To write about the Uluru statement is to tread carefully.
So many years of divisiveness, misinformation; territorial and cultural war.
But, rather than feel the tension of conflict, I’m always struck by the lack of it. The heavy inertia of avoidance and therefore ignorance.
So, with trepidation, a request.
Don’t avoid it. Read the Uluru statement of last month. Every sentence. Take the time to consider how it can be expressed in cultural change. Don’t jump to conclusions or listen to the bias of others.
Because, it isn’t that complex. And no, I am not naïve.
“We seek a Makarrata Commission to supervise a process of agreement-making between governments and First Nations and truth-telling about our history.”
If I say, ‘native warrior’, images of feathers, bows, arrows and totem poles appear in the mind’s eye.
With them, associations of bravery, natural vigour, resistance, spirituality and wisdom.
Lone Wolf. Geronimo. Red Cloud. Crazy Horse. Sitting Bull. Pocahontas.
Do you know the stories of Windradyne, Yangar, Pemulwuy, Jandamarra and Multuggerah?
We all should. And not as stories of desperate and futile resistance before an inevitable force of civilisation. Not the picture of primitivism vs sophistication. No.
These are stories of strong, brave people driven to violence in defence of sustenance, family and culture. No different to those heroes of 20th century wars etched into school child memory for lifelong recall.
“[Windradyne] is one of the finest looking natives we have seen in this part of the country. He is not particularly tall, but is much stouter and more proportionably [sic] limbed than the majority of his countrymen; which, combined with a noble looking countenance, and piercing eye, are calculated to impress the beholder with other than disagreeable feelings towards a character who has been so much dreaded by the Bathurst settler. Saturday is, without doubt, the most manly black native we have ever beheld—a fact pretty generally acknowledged by the numbers that saw him.” – December 1824, the Sydney Gazette. ‘Saturday’ was the name given to Windradyne by early European settlers.
I was taught about so many explorers of vast landscapes but no custodians of vast landscapes.

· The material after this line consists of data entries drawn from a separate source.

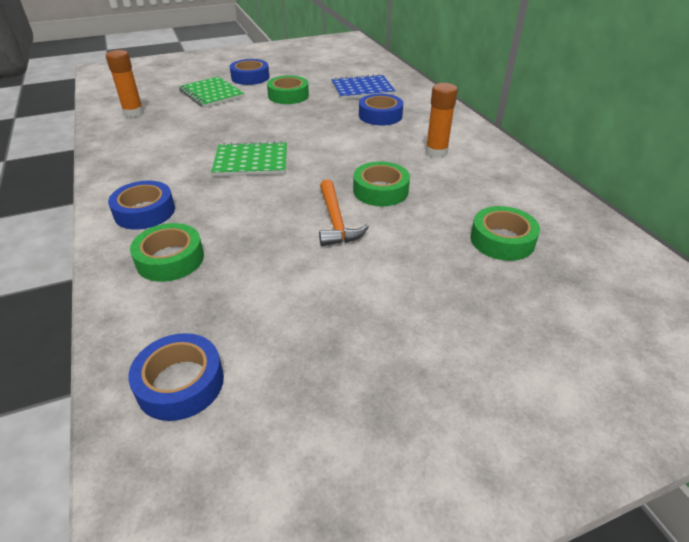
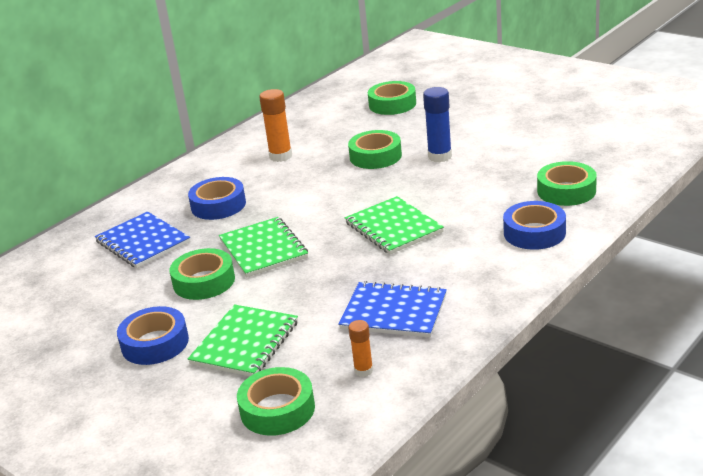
camera: 115 degrees left, 10 degrees down
(133, 113) = (363, 370): orange glue stick -> orange glue stick, size x0.58
(149, 90) = (277, 409): none -> green tape
(162, 133) = (394, 312): none -> blue notebook
(180, 383) = (639, 139): blue tape -> none
(297, 116) = (263, 249): none -> green notebook
(335, 221) = (440, 156): orange hammer -> blue glue stick

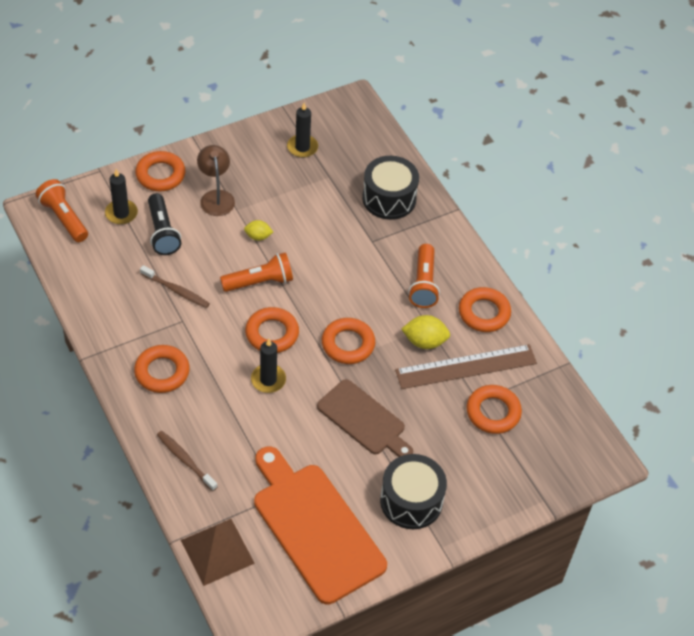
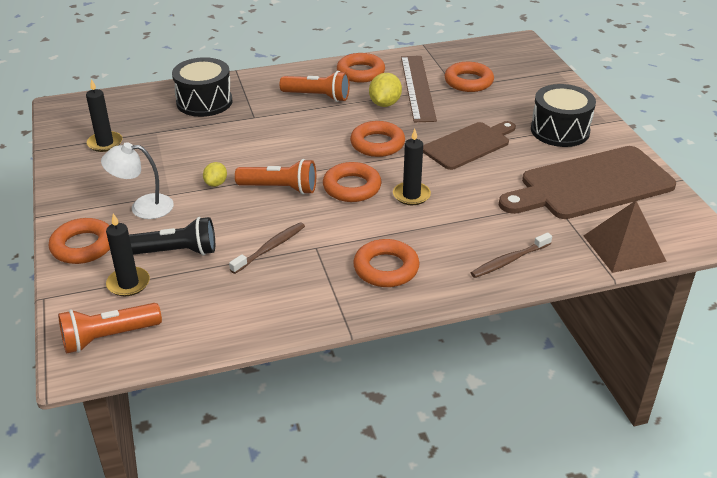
camera: 75 degrees left, 15 degrees down
(216, 197) = (143, 207): brown lamp -> white lamp
(259, 282) = (280, 188): orange flashlight -> orange flashlight turned 105 degrees clockwise
(315, 527) = (591, 185): orange cutting board -> brown cutting board

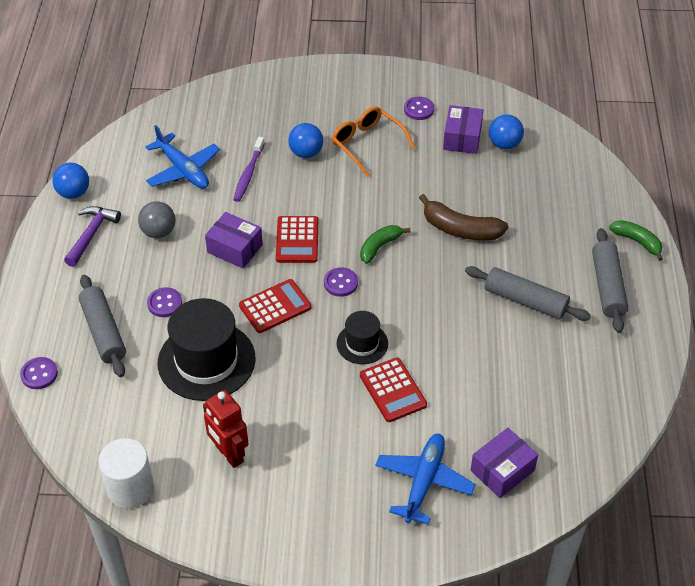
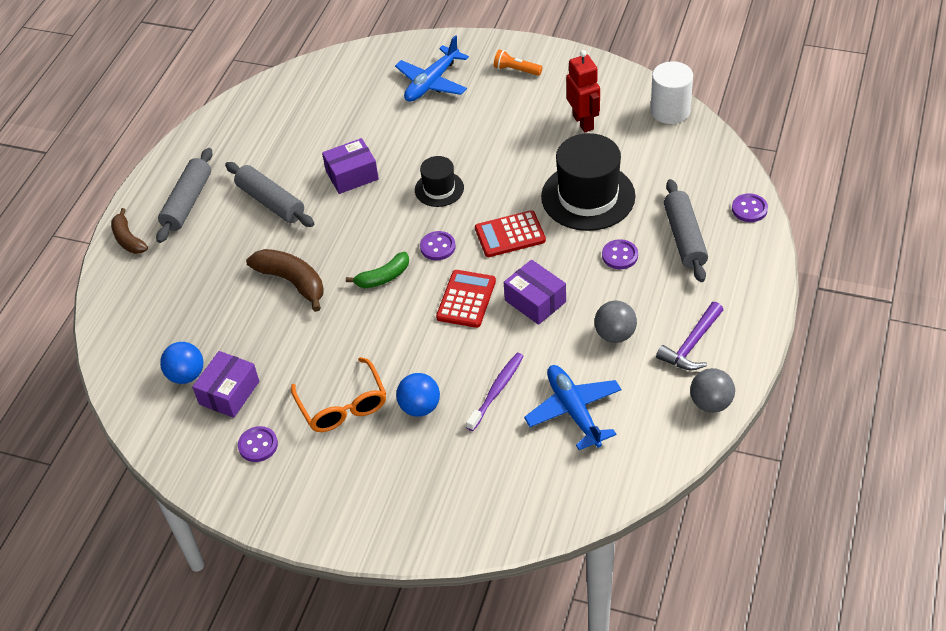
camera: 160 degrees left, 0 degrees up
(73, 193) = (711, 403): blue ball -> grey ball
(327, 520) = (516, 70): none -> orange flashlight
(393, 390) = (428, 148): red calculator -> none
(502, 470) = (367, 81): purple box -> purple box (352, 175)
(637, 242) = (128, 239): green banana -> brown banana

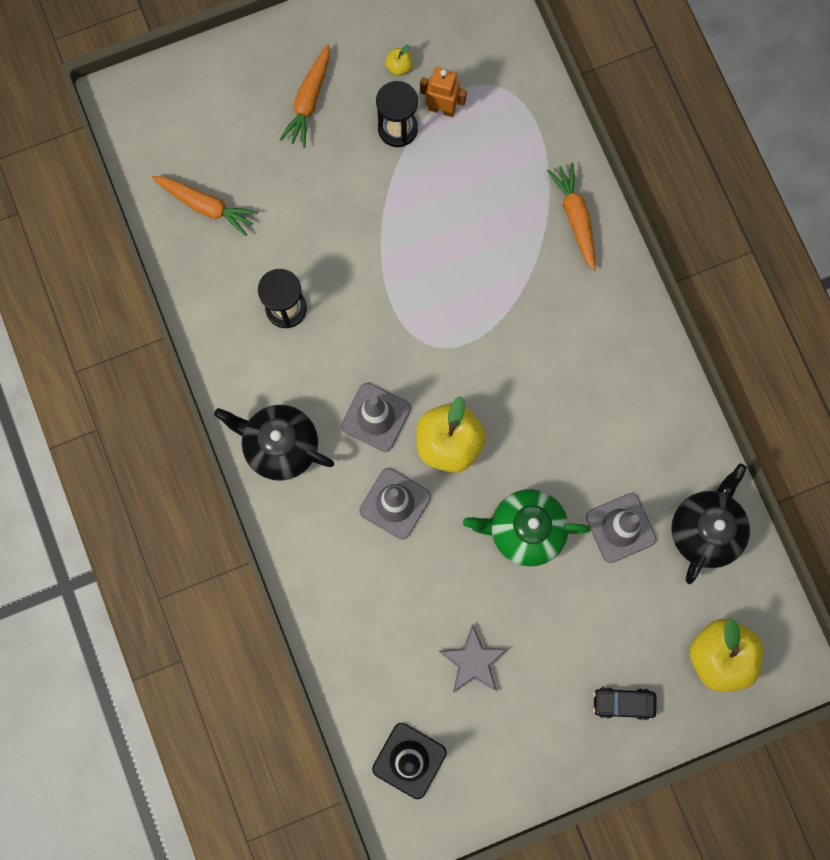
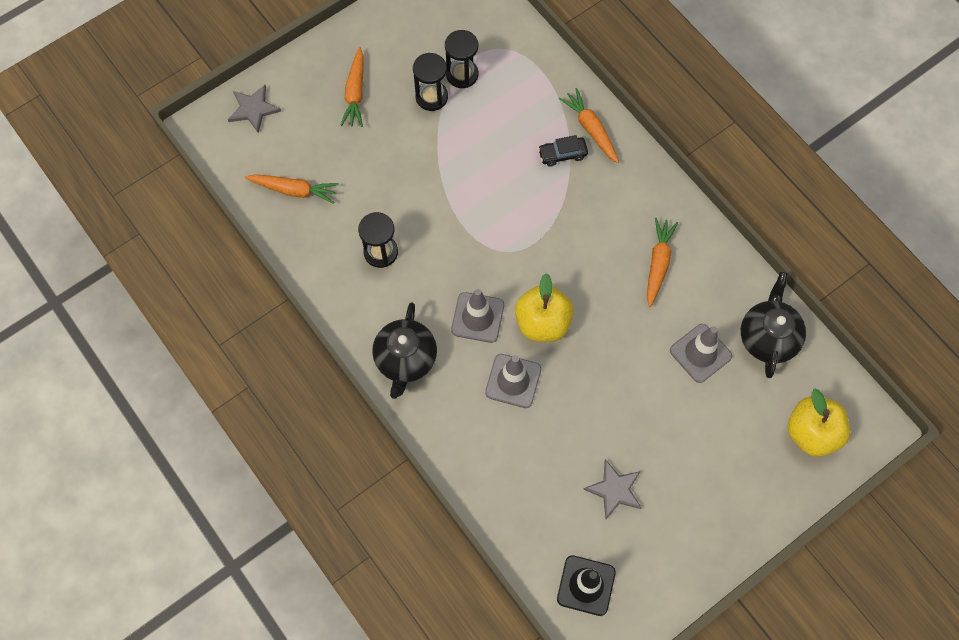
camera: 15 degrees left, 10 degrees down
(184, 91) = (253, 109): none -> grey star
(280, 446) = (405, 359): black teapot -> black teapot turned 90 degrees counterclockwise
(399, 67) = (419, 52): yellow apple -> none
(442, 109) = (462, 74): orange robot -> black hourglass
(525, 530) = (624, 375): green teapot -> none
(604, 407) = (658, 264): none -> orange carrot
(623, 703) = (747, 491): black car -> black car (562, 154)

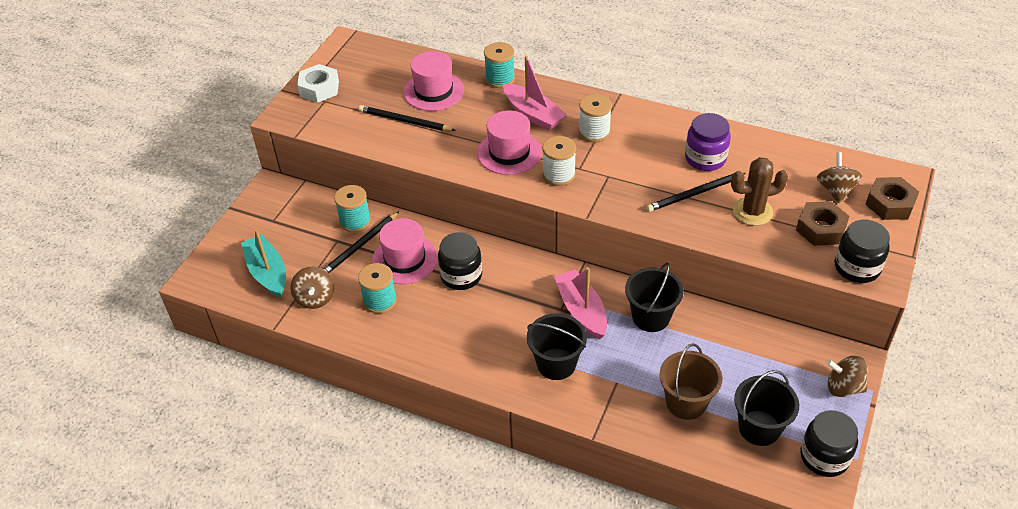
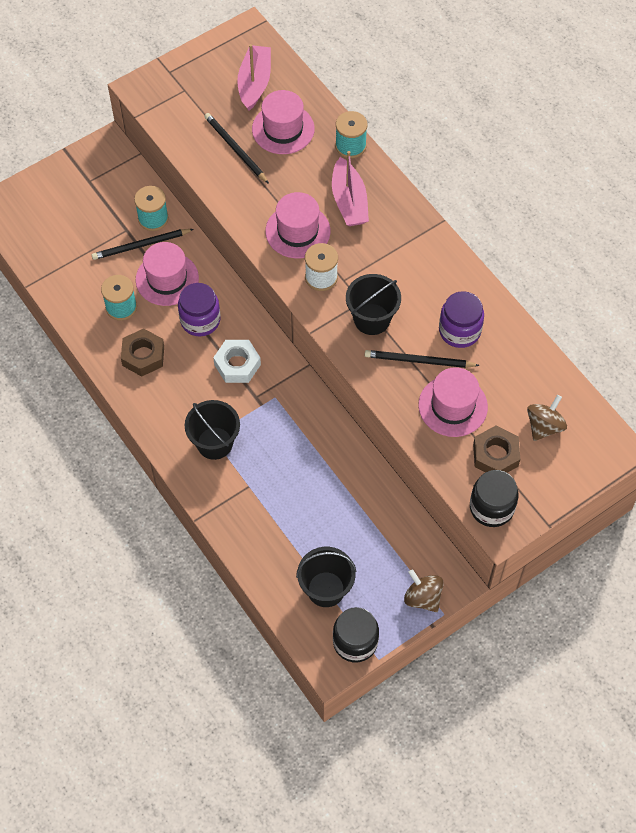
camera: 30 degrees right, 15 degrees up
(267, 272) = (53, 231): turquoise boat -> none
(315, 298) = (74, 276): brown spinning top -> none
(319, 88) = (189, 73): white nut -> white nut (237, 364)
(461, 276) = (200, 320): black jar -> purple jar
(581, 310) = (271, 408): pink boat -> pink boat (254, 83)
(594, 132) = (386, 250): white spool -> none
(651, 317) = (321, 446): black bucket -> black bucket (372, 319)
(686, 402) = (287, 535): brown bucket -> none
(752, 212) = (453, 406): brown cactus -> pink hat
(890, 204) = (579, 466): brown nut -> brown nut (143, 356)

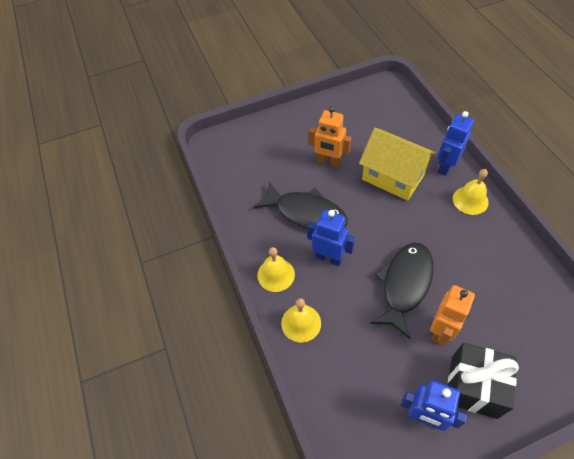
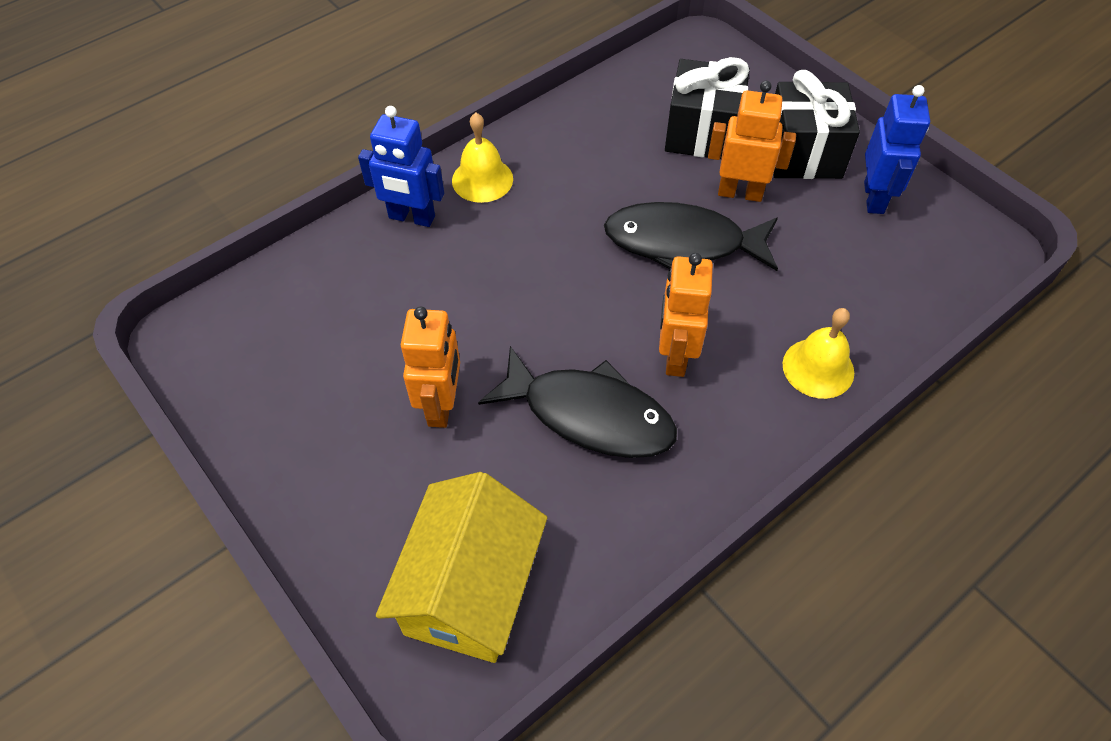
camera: 110 degrees left, 0 degrees up
(276, 274) = (746, 431): yellow bell -> none
(306, 213) = (589, 415): black fish -> black fish turned 105 degrees clockwise
(328, 257) = (675, 356): blue robot -> orange robot
(393, 177) = (456, 290): yellow house -> yellow house (470, 590)
(500, 327) = (702, 133): none -> black gift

Our ‘founding forefathers’ were not confused, scared European settlers – they were the Aboriginal elders. Women and men who looked in disbelief at the destruction of the land they had nurtured and maintained for millennia.
Name an Australian vegetable.
“Millions of murnong or yam all over the plain,” said an early Victorian settler.
Now yam can hardly be found. What happened to it? When sheep were introduced, they dug up the tubers with their noses and trampled the soil so that it no longer allowed regrowth. After 1859, the rabbit accelerated its disappearance.
A sweet, delicious food source now only shows up on menus as an exotic dish. To be tried but not trusted.
Even in its highest form, we so often parade Aboriginal culture as a trashy tourist souvenir.
Consciously ignorant, we answer the innocent questions of visitors to our cities defensively, with deflection and dismissal.
How would it feel to talk with intelligence and confidence about our history? Not as black and white. As OUR history.
We are all part of each other’s stories. You have to acknowledge that you can’t have one story without the other, they’re all important if you want to have peace.” – Archie Roach, Dumbo Feather #50
Among other meanings, Makarrata stands for ‘the restoration of peace after a dispute’.
Conflict ends when people free themselves of that base desire to fight or control, and listen to one another’s story.
I support a Makarrata Commission as a trusted guide to tell an inspiring truth.